= Exercise requirements =
Gather each line of the entries below that includes "libraries".

= Recorded information =

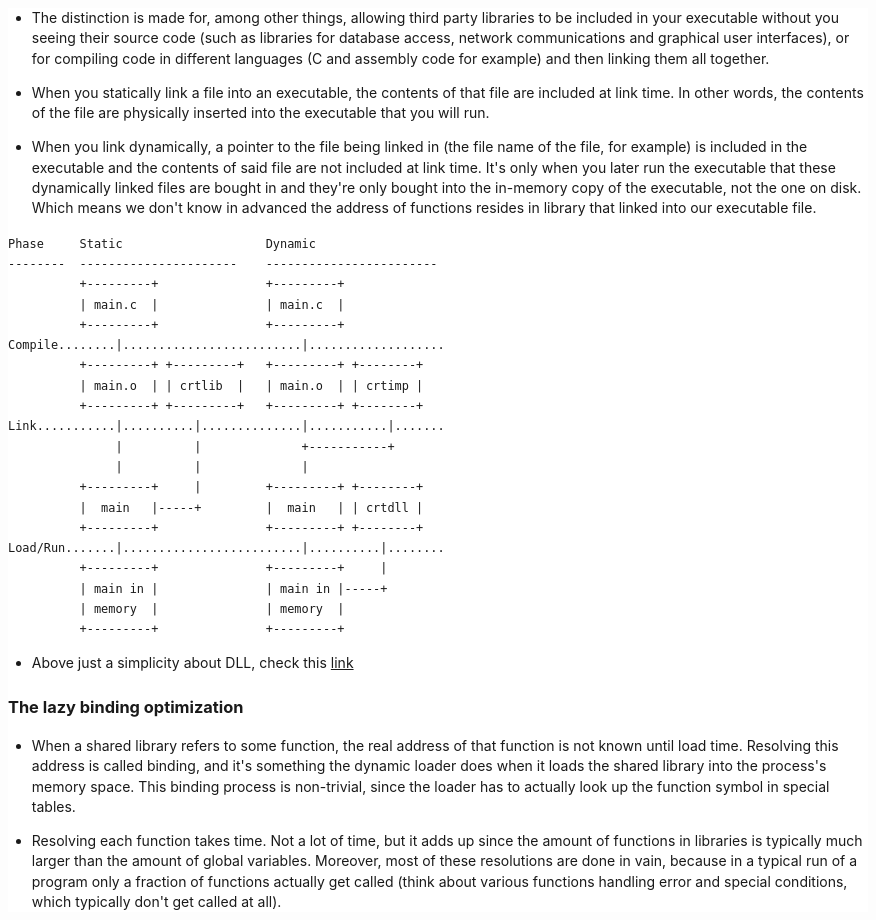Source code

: - The distinction is made for, among other things, allowing third party libraries to be included in your executable without you seeing their source code (such as libraries for database access, network communications and graphical user interfaces), or for compiling code in different languages (C and assembly code for example) and then linking them all together.

- When you statically link a file into an executable, the contents of that file are included at link time. In other words, the contents of the file are physically inserted into the executable that you will run.

- When you link dynamically, a pointer to the file being linked in (the file name of the file, for example) is included in the executable and the contents of said file are not included at link time. It's only when you later run the executable that these dynamically linked files are bought in and they're only bought into the in-memory copy of the executable, not the one on disk. Which means we don't know in advanced the address of functions resides in library that linked into our executable file.

```
Phase     Static                    Dynamic
--------  ----------------------    ------------------------
          +---------+               +---------+
          | main.c  |               | main.c  |
          +---------+               +---------+
Compile........|.........................|...................
          +---------+ +---------+   +---------+ +--------+
          | main.o  | | crtlib  |   | main.o  | | crtimp |
          +---------+ +---------+   +---------+ +--------+
Link...........|..........|..............|...........|.......
               |          |              +-----------+
               |          |              |
          +---------+     |         +---------+ +--------+
          |  main   |-----+         |  main   | | crtdll |
          +---------+               +---------+ +--------+
Load/Run.......|.........................|..........|........
          +---------+               +---------+     |
          | main in |               | main in |-----+
          | memory  |               | memory  |
          +---------+               +---------+
```

- Above just a simplicity about DLL, check this [link](https://eli.thegreenplace.net/2011/08/25/load-time-relocation-of-shared-libraries#:~:text=Load%2Dtime%20relocation%20is%20one,when%20loading%20them%20into%20memory.)

### **The lazy binding optimization**

- When a shared library refers to some function, the real address of that function is not known until load time. Resolving this address is called binding, and it's something the dynamic loader does when it loads the shared library into the process's memory space. This binding process is non-trivial, since the loader has to actually look up the function symbol in special tables.

- Resolving each function takes time. Not a lot of time, but it adds up since the amount of functions in libraries is typically much larger than the amount of global variables. Moreover, most of these resolutions are done in vain, because in a typical run of a program only a fraction of functions actually get called (think about various functions handling error and special conditions, which typically don't get called at all).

= Result =
: - The distinction is made for, among other things, allowing third party libraries to be included in your executable without you seeing their source code (such as libraries for database access, network communications and graphical user interfaces), or for compiling code in different languages (C and assembly code for example) and then linking them all together.
- Above just a simplicity about DLL, check this [link](https://eli.thegreenplace.net/2011/08/25/load-time-relocation-of-shared-libraries#:~:text=Load%2Dtime%20relocation%20is%20one,when%20loading%20them%20into%20memory.)
- Resolving each function takes time. Not a lot of time, but it adds up since the amount of functions in libraries is typically much larger than the amount of global variables. Moreover, most of these resolutions are done in vain, because in a typical run of a program only a fraction of functions actually get called (think about various functions handling error and special conditions, which typically don't get called at all).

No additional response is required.